University of Missouri Animal Resource Center

University of Missouri Animal Resource Center

The University of Missouri Animal Resource Center was originally designed by The Clark Enersen Partners as part of a National Institutes of Health CO6 grant in 2004. The proposal scored well that year, but fell just short of the funding limit. The NIH later approached the University of Missouri about reviving the grant as part of its new stimulus funding initiative in 2009 and The Clark Enersen Partners was once again selected to assist with the preparation of the updated grant materials. The project was quickly funded and design for construction commenced in November of 2009.

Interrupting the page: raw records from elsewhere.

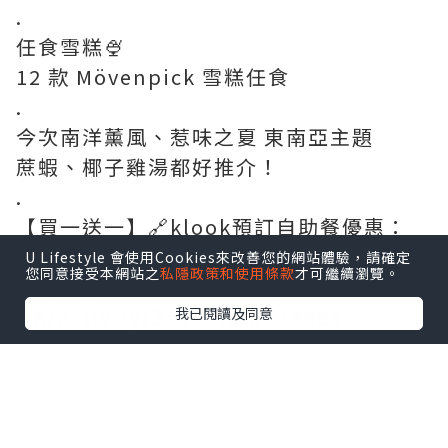
.
任食雪糕🍨
12 款 Mövenpick 雪糕任食
.
今次南洋薰風、惹味之夏 東南亞主題
蔗蝦、椰子雞湯都好推介！
.
【買一送一】🔗klook預訂自助餐優惠：
682/兩位！
U Lifestyle 會使用Cookies來改善您的網站體驗，請確定
您同意接受本網站之
私隱政策和使用條款
才可繼續瀏覽。
https://www.klook.com/zh-
HK/activity/21614?aid=14983
我已閱讀及同意
點擊圖片放大
+9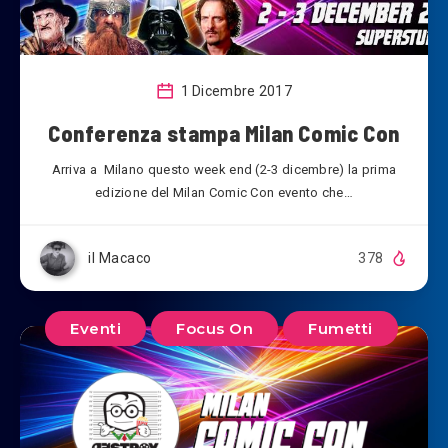
1 Dicembre 2017
Conferenza stampa Milan Comic Con
Arriva a Milano questo week end (2-3 dicembre) la prima
edizione del Milan Comic Con evento che…
il Macaco
378
Eventi
Focus On
Fumetti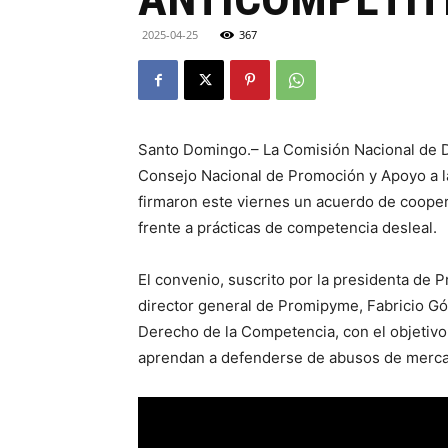
2025-04-25
367
Santo Domingo.– La Comisión Nacional de 
Consejo Nacional de Promoción y Apoyo a 
firmaron este viernes un acuerdo de cooper
frente a prácticas de competencia desleal.
El convenio, suscrito por la presidenta de 
director general de Promipyme, Fabricio 
Derecho de la Competencia, con el objetiv
aprendan a defenderse de abusos de merc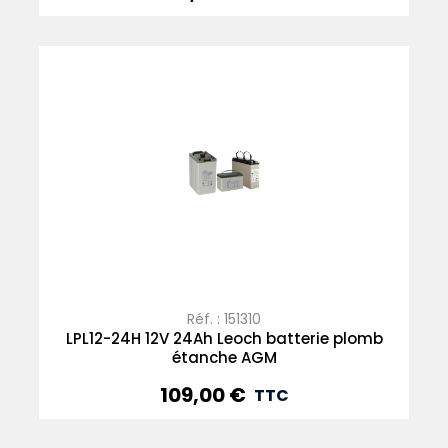
Réf. : 151310
LPL12-24H 12V 24Ah Leoch batterie plomb
étanche AGM
109,00 €
Prix
TTC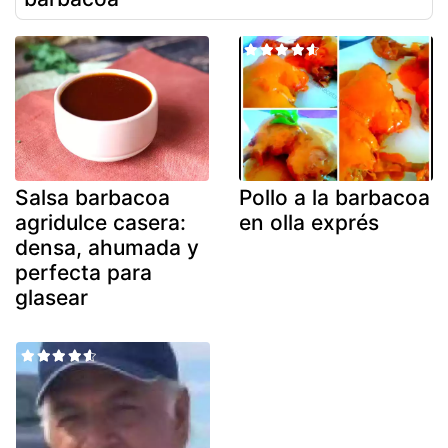
Salsa barbacoa
Pollo a la barbacoa
agridulce casera:
en olla exprés
densa, ahumada y
perfecta para
glasear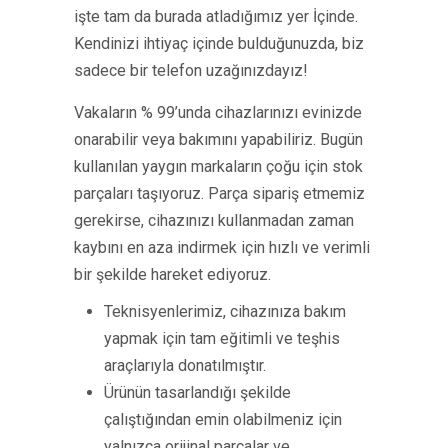
işte tam da burada atladığımız yer İçinde.
Kendinizi ihtiyaç içinde bulduğunuzda, biz
sadece bir telefon uzağınızdayız!
Vakaların % 99’unda cihazlarınızı evinizde
onarabilir veya bakımını yapabiliriz. Bugün
kullanılan yaygın markaların çoğu için stok
parçaları taşıyoruz. Parça sipariş etmemiz
gerekirse, cihazınızı kullanmadan zaman
kaybını en aza indirmek için hızlı ve verimli
bir şekilde hareket ediyoruz.
Teknisyenlerimiz, cihazınıza bakım
yapmak için tam eğitimli ve teşhis
araçlarıyla donatılmıştır.
Ürünün tasarlandığı şekilde
çalıştığından emin olabilmeniz için
yalnızca orijinal parçalar ve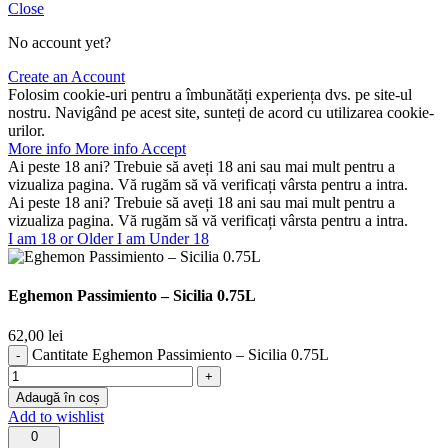
Close
No account yet?
Create an Account
Folosim cookie-uri pentru a îmbunătăți experiența dvs. pe site-ul
nostru. Navigând pe acest site, sunteți de acord cu utilizarea cookie-
urilor.
More info
More info
Accept
Ai peste 18 ani? Trebuie să aveți 18 ani sau mai mult pentru a
vizualiza pagina. Vă rugăm să vă verificați vârsta pentru a intra.
Ai peste 18 ani? Trebuie să aveți 18 ani sau mai mult pentru a
vizualiza pagina. Vă rugăm să vă verificați vârsta pentru a intra.
I am 18 or Older
I am Under 18
Eghemon Passimiento – Sicilia 0.75L
62,00
lei
Cantitate Eghemon Passimiento – Sicilia 0.75L
Adaugă în coș
Add to wishlist
0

The Animal Resource Center is a stand-alone 17,540-square-foot structure. It primarily consists of a single story, slab-on-grade building comprised of a 15,387-square-foot main level with a 2,153-square-foot mechanical penthouse above. The mechanical penthouse floor space is captured within the area created by the sloping roof structure over the main level of the facility. The main level supports animal holding rooms and core facilities including procedure rooms, treatment rooms, a small surgery suite, a catheterization laboratory, and support spaces. The building also includes a small office suite and break room near the front entry. As an NIH funded project on at an AAALAC accredited institution, the facility was designed to meet all aspects of both regulatory agencies. It was also the very first animal facility in the nation where the NIH allowed the use of a demand control ventilation system to increase energy efficiency.

The animal area is equipped to provide state-of-the-art ABSL-2 research space, and all primary electrical and mechanical equipment features redundant systems. The animal spaces are entered through a dedicated shower and locker area and is able to convert to a shower-out facility, if needed. Exterior construction consists of a blend of brick masonry and decorative, insulated metal panels in keeping with the local context of the veterinary campus. The new structure houses a variety of existing and proposed research programs to serve both Veterinary Medicine and the department of Psychology. Animals initially housed included swine, dogs, and cats with the possible future means to accommodate other species.